When I was in my teens, I had a series of one-sided crushes started with a one sided love for a girl in my school-bus in the seventh standard. I found myself on the wrong side of these ' one sided' travails. I said to myself that I am timid and can never express my feelings and emotions to the girl I loved and that I was a failure in love. When I fell in love at the age of thirteen, I did not know there was something like love and had I really gathered courage and spoke to the girl, I don't know what I would have said! I said to myself, I don't know what happens to me when I fall ill, I don't know what happens to me in such situations- I must try to understand what's wrong with me. 
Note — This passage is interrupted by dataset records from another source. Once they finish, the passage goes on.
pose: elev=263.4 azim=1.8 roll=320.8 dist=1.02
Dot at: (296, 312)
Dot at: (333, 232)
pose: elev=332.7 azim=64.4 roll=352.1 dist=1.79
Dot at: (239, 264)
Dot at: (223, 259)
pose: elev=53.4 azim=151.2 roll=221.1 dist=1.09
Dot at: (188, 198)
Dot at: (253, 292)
And I tried to cope with or overcome my sense of failures with the drive for knowledge acquisition. I tried to 'understand' what was wrong with me and how could I fix it.I read voraciously on occultism in my twenties and thought that if I could have occult powers, I would be able to overcome all failures of my life. I read on Yoga and occultism and tried to actually practice it. I thought the best way to overcome the sense of failure and the idea that I was weak was to acquire more and more knowledge. What I actually gathered was a tremendous amount of absolutely useless information like what was the colour of agna-chakra or what is a chinaman or how is the Petrarchan sonnet different from the  English sonnet-or how Derridian 'differance'   undoes the architecture of western thought.The drive for knowledge acquisition became my habitual way of being. It has played a role in whatever success I have got till now, but even then, it was constituted to survive and fix what I thought was 'wrong' with me, and so more I went about gathering knowledge, more unfulfilled I was. It was a habitual way of being put in place to compensate for lack of power and effectiveness in my life and the more I practiced it the more powerless and ineffective I felt in life. So whenever, I perceive something is wrong, I bring out this habitual mode of being to deal with it- I try to 'understand', 'analyze' and 'research' that problem instead of taking actual actions needed to deal with it.
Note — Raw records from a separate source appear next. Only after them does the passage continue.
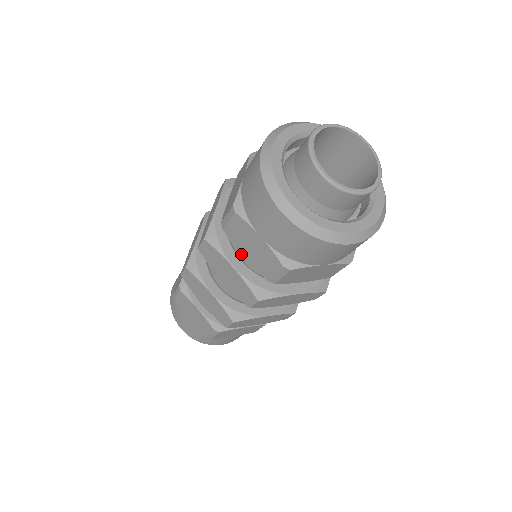
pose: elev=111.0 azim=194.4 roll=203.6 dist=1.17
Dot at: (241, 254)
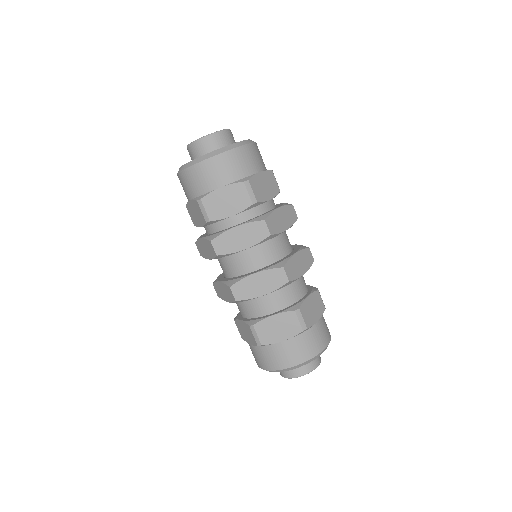
Dot at: occluded
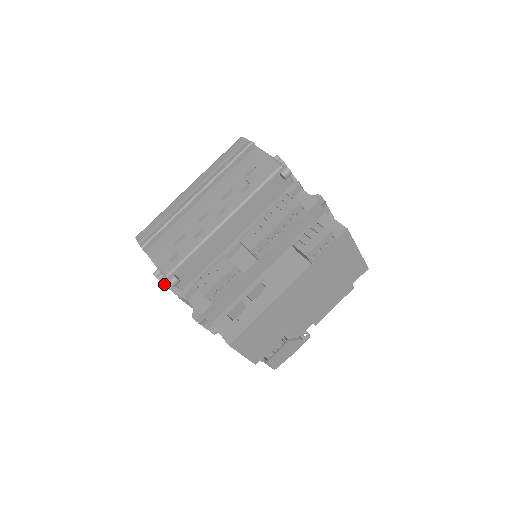
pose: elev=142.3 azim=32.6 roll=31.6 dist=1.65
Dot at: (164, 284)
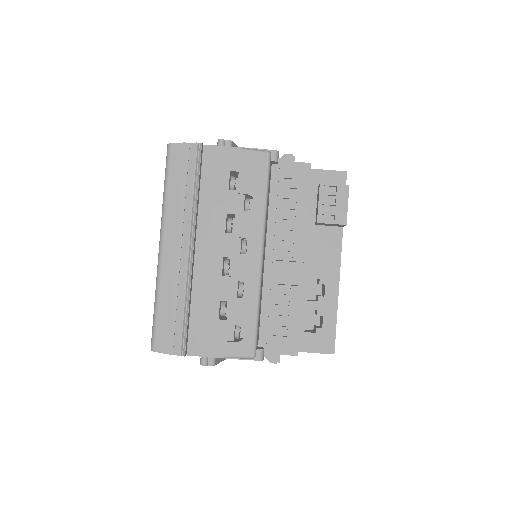
Dot at: (218, 363)
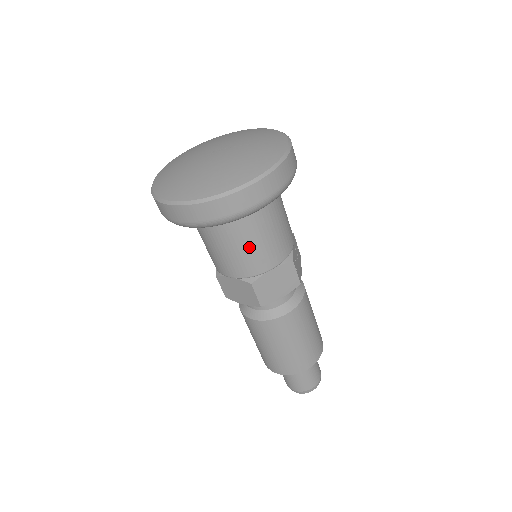
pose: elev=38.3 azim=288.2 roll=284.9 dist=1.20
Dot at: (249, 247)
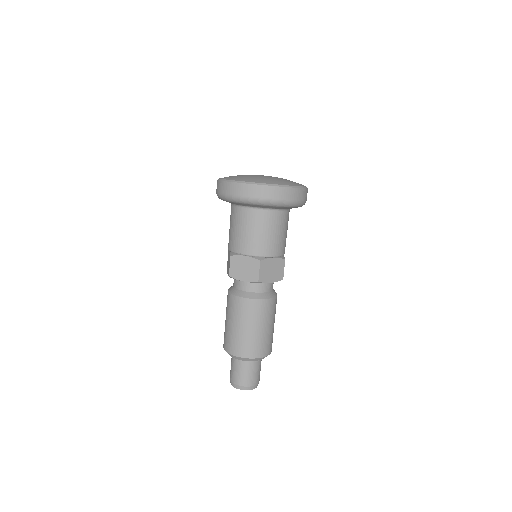
Dot at: (269, 234)
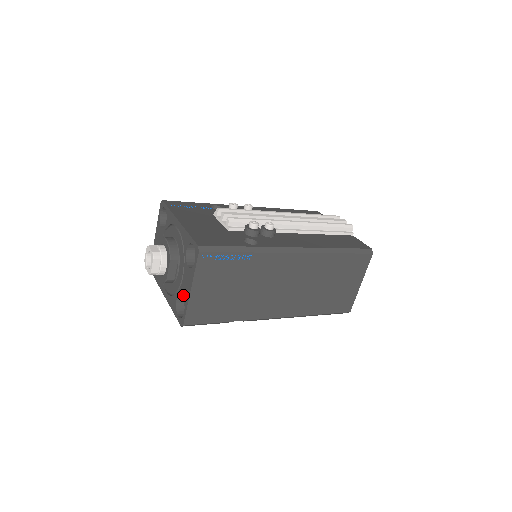
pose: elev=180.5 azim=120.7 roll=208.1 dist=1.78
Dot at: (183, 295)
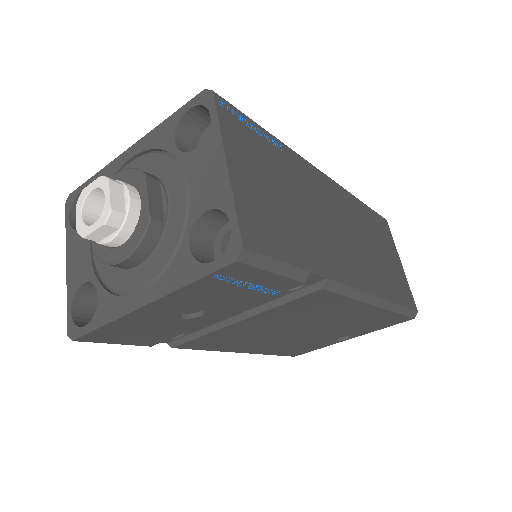
Dot at: (207, 204)
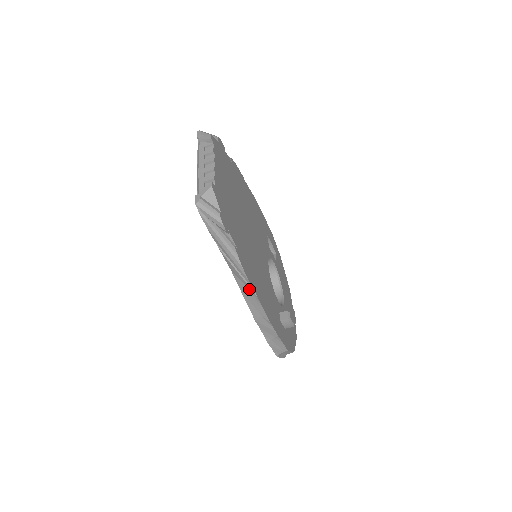
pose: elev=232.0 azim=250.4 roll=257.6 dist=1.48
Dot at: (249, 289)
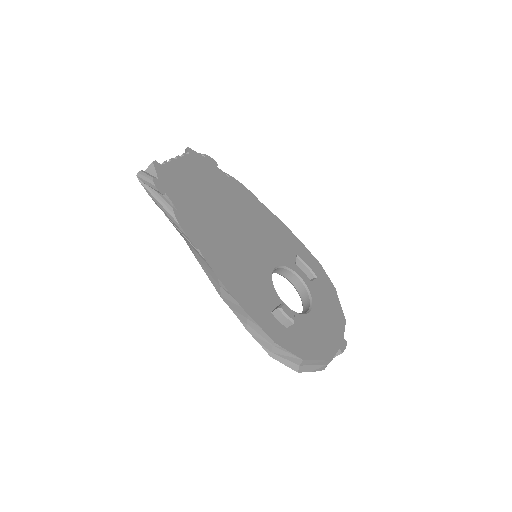
Dot at: (198, 253)
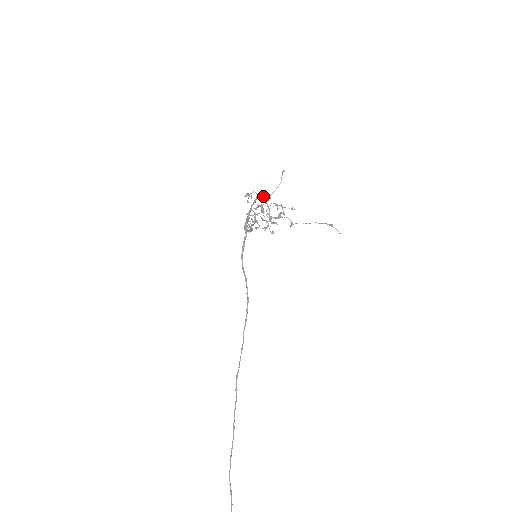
 So here it goes-I selected ' Translation of Narsinh Mehta's Poetry into English: With a Critical Appreciation' in order to' fix' what was wrong with my cultural identity- I saw myself as a 'rootless' person- having no real language or land of his own- a Maharashtrian born and brought up in Gujarat and teaching English literature to students who are neither interested in English nor in literature. I thought translation was a strategy to overcome my own cultural predicament and overcome my cultural alienation.  I thought writing poetry in Marathi would help me overcome this estrangement. Obviously, neither of the strategies worked.
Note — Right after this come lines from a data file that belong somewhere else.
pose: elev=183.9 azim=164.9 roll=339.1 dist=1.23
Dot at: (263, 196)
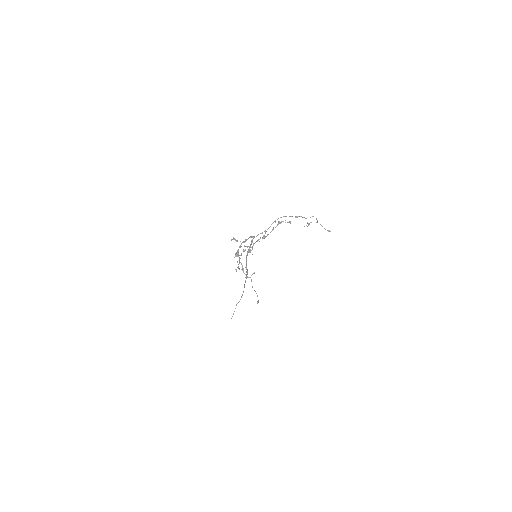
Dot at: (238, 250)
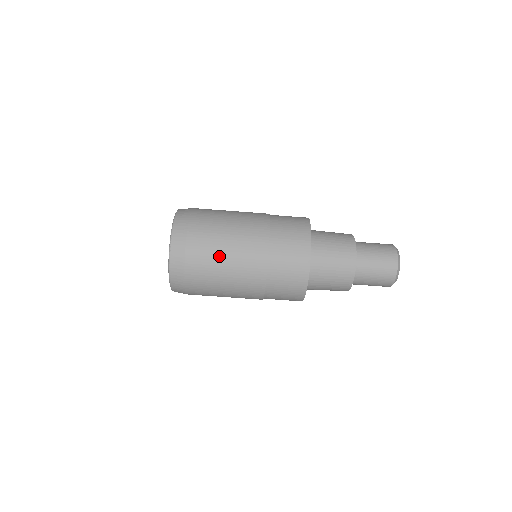
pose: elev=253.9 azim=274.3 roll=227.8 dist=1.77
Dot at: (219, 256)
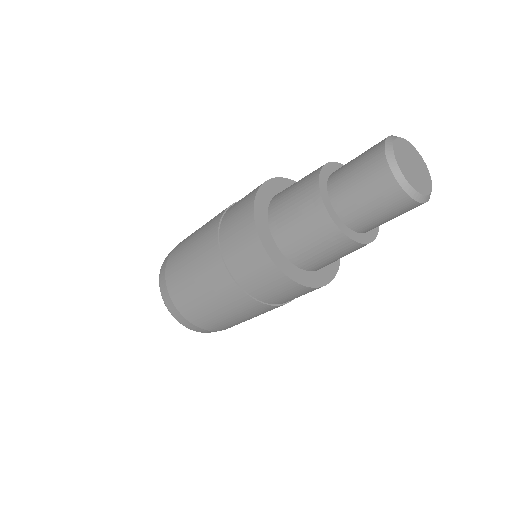
Dot at: occluded
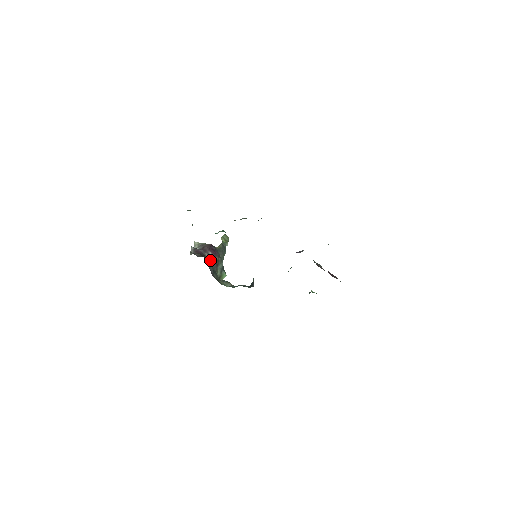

This habitual mode of being that is more or less productive and that has given us some results in life is called a 'strong suit' in the language of Landmark Education. The strong suits are past-based and work in the default context of human life: survive and fix something seen as wrong or shouldn't be.It is our personal 'best practice' but it is incapable of giving us 'breakthrough' results in life where we are struck- had it been so capable it would have created breakthrough results by now. 

In fact, the strong-suits often result in misery. This drive for knowledge acquisition isolates me from friends and people in life who don't have such drives, I am estranged from them and I end up living in the world of loneliness and suffering.What actually was coming between me and my wife was my intellectual arrogance. It often has a negative influence on my performance. The Landmark Education points out how 'knowledge' doesn't necessarily lead to action- that there is no ' cause-effect' relation between knowledge and action ( Hamlet taught us something like this - but then Hamlet was all about 'literature' for a student of literature).  Steve Zaffron and Dave Logan in The Three Laws of Performance point out that the real source of our action is how situations or people 'occur' to us. Knowing how to control anger or fear or how to reduce weight does not necessarily lead us to taking actions- when the situation 'occurs' infuriating we are angry -no matter what formulas we have memorized or what knowledge of anger we have.

So how does one become a researcher?